Louis Druehl and his wife rae operate
Canadian Kelp Resources Ltd., a company that produces a line of sea vegetables (Barkley Sound Kelp). A kelp genus called Druehlii was named after him, but when an older name resurfaced, the accreditation had to be dropped. Subsequently a kelp species restricted to Haida Gwaii was named Saccharina druehlii. The Japanese have long eaten kelp.
Restaurants in B.C. that serve “sea vegetables” include Tojo’s Japanese Restaurant, Wickinninish Inn and The Wolf in the Fog featuring Bamfield Seaweed Salad. The Tofino Brewey makes Kelp Stout.
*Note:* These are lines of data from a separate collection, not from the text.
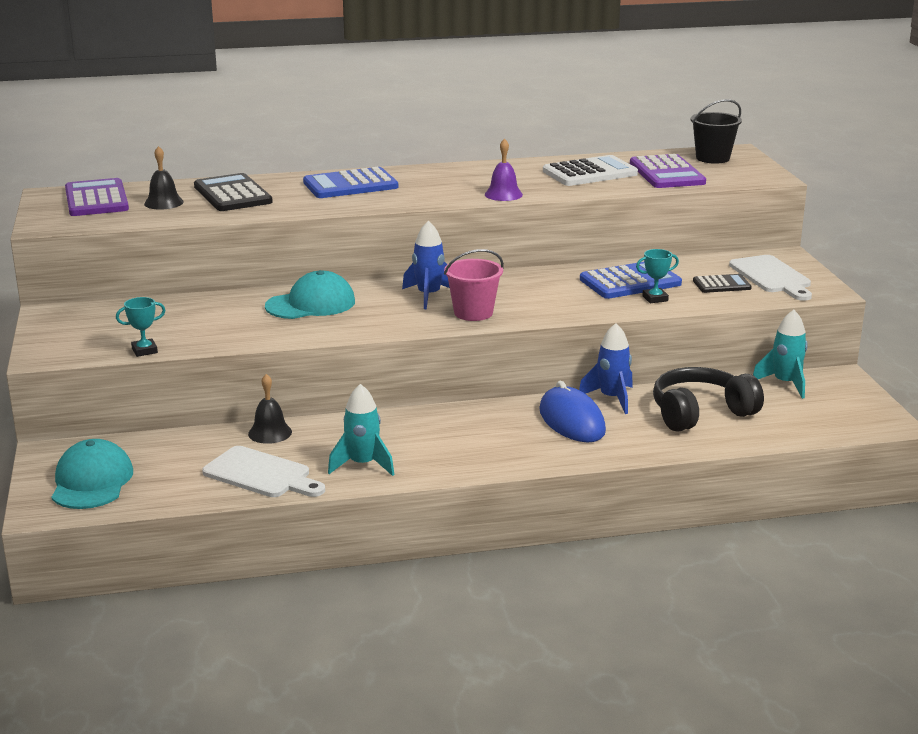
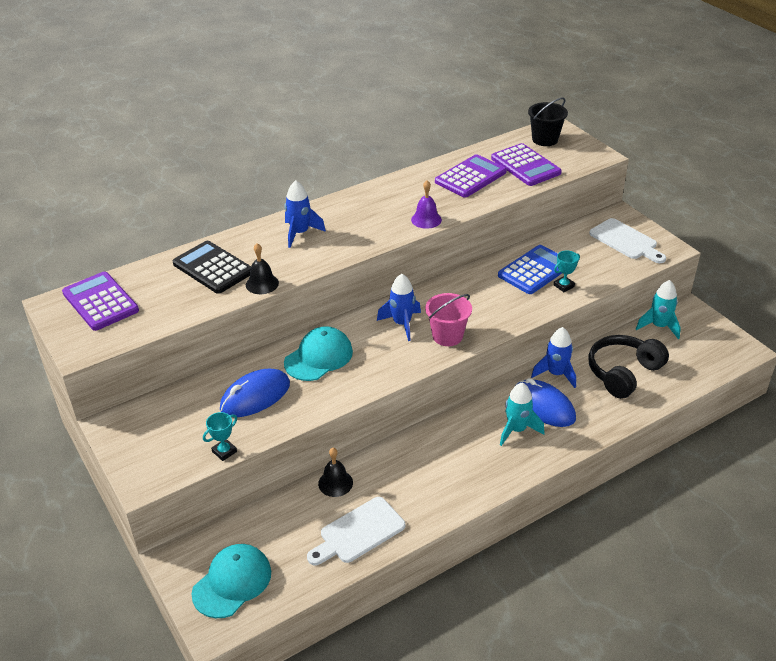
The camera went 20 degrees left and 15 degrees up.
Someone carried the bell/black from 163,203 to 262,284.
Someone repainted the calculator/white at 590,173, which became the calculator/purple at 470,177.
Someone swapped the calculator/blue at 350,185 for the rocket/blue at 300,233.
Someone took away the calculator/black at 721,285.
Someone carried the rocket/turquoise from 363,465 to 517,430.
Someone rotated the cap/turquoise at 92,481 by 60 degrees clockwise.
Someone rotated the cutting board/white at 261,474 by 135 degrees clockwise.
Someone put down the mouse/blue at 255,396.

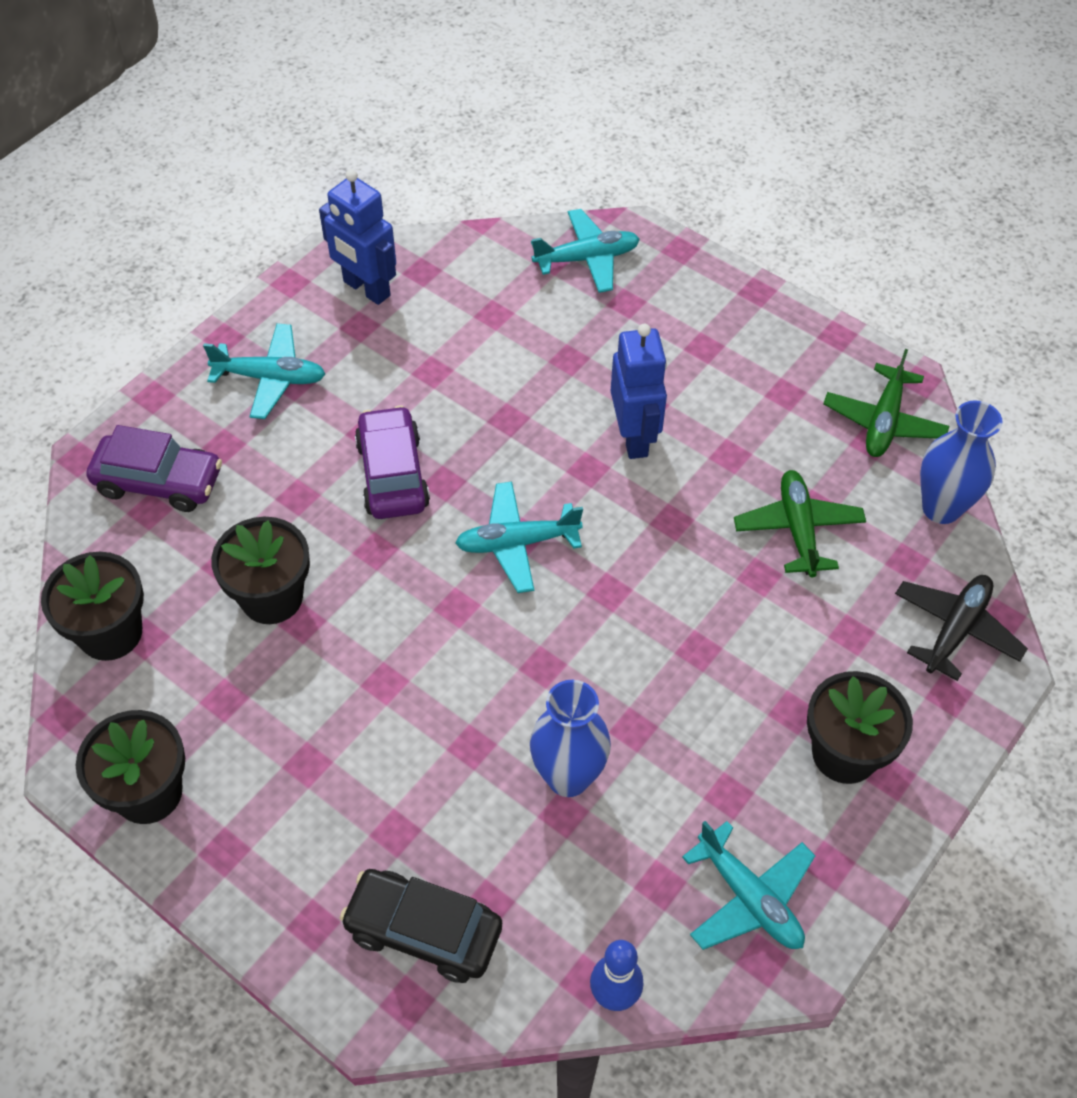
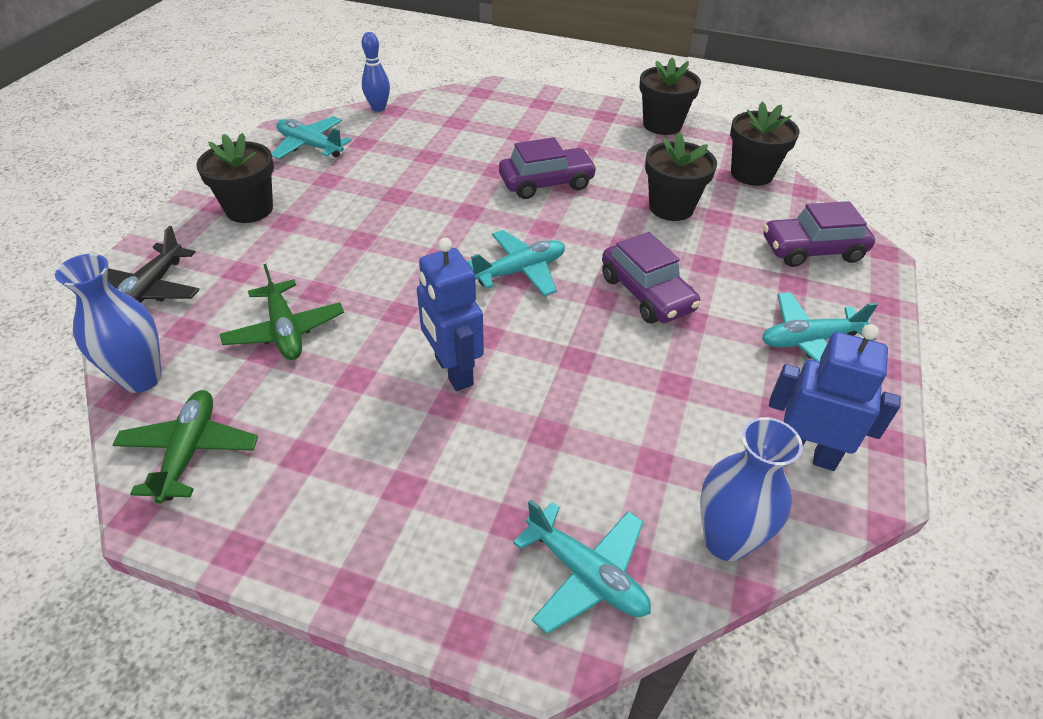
The camera went 160 degrees right and 10 degrees down.
Someone rotated the plane/turquoise at 587,259 by 105 degrees counterclockwise.
Someone carried the vase/blue from 568,777 to 726,541.
Someone took away the car/black at 423,931.
Someone put down the car/purple at 546,183.

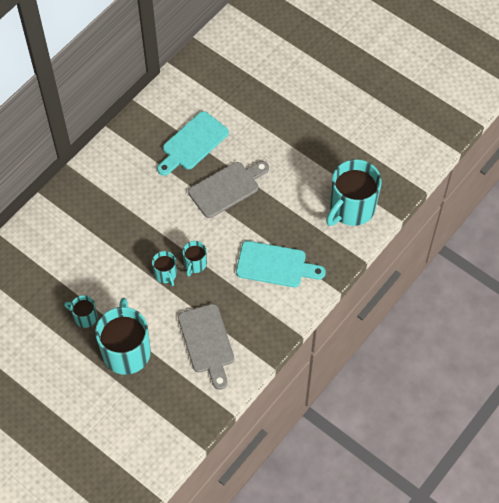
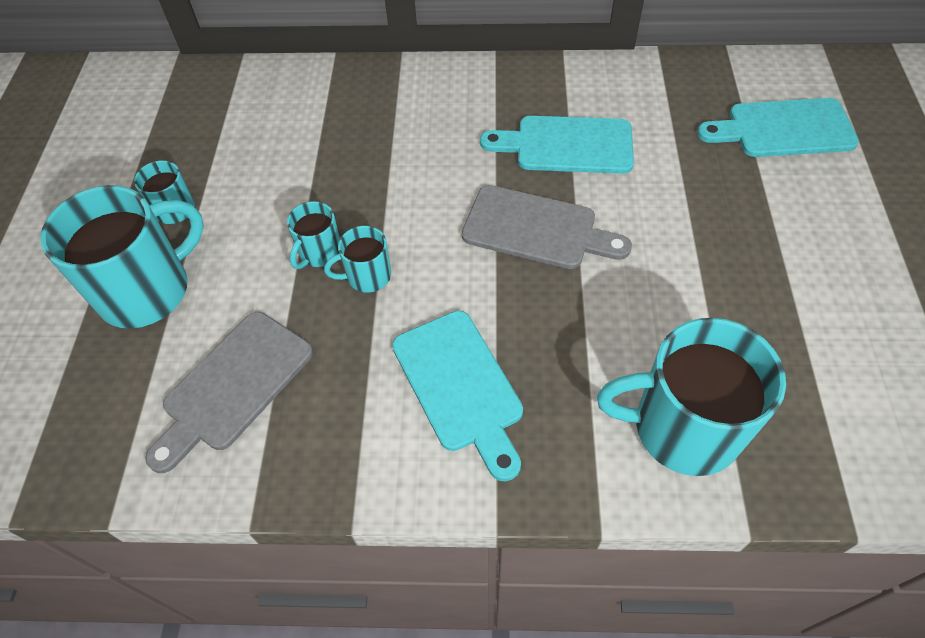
The camera went 55 degrees right and 5 degrees down.
Someone put down the cutting board/turquoise at 783,129.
Pacific Seaweeds: 978-1550172409
Cedar, Salmon: 978-1-926991-61-0

Top Ten Things You Don’t Know About Kelp

1. The female kelp produces a perfume that attracts the sperm. This substance smells like gin.
2. Kelp is the source of umami, a flavour enhancer. The new scientific discipline of gastrophysics was partly started to understand “savory taste,” one of the five basic tastes (including sweetness, sourness, bitterness, and saltiness).
3. The brown pigment of kelp, fucoxanthin, is a strong antioxidant.
4. The slime of kelp, fucoidan, is thought to hold off the diseases associated with aging (hypertension, diabetes, stroke, etc.).
5. Iodine, as an element, was first discovered in kelp. The concentration of iodine in kelp is up to 20,000 greater than in seawater.
6. The San Francisco Philharmonic featured kelp horns on one occasion.
7. In case of nuclear war or meltdown of a nuclear plant, eat some kelp and load up your thyroid gland with the good cold stuff and not the radioactive iodine that can be lethal.
8. Kelp are not plants or animals but plantamials. They are sessile and photosynthetic but when it comes to microscopic structure, egg and sperm sex and not pollen and stigma sex, they are animals.
9. Kelp is considered an excellent source of biofuel. It can be easily grown, does not compete with corn and the like for valuable agricultural land. I call the potential alcohol derived from kelp, kelpanol.
10. Kelp brownies are substituted for dope confections by matured hippies.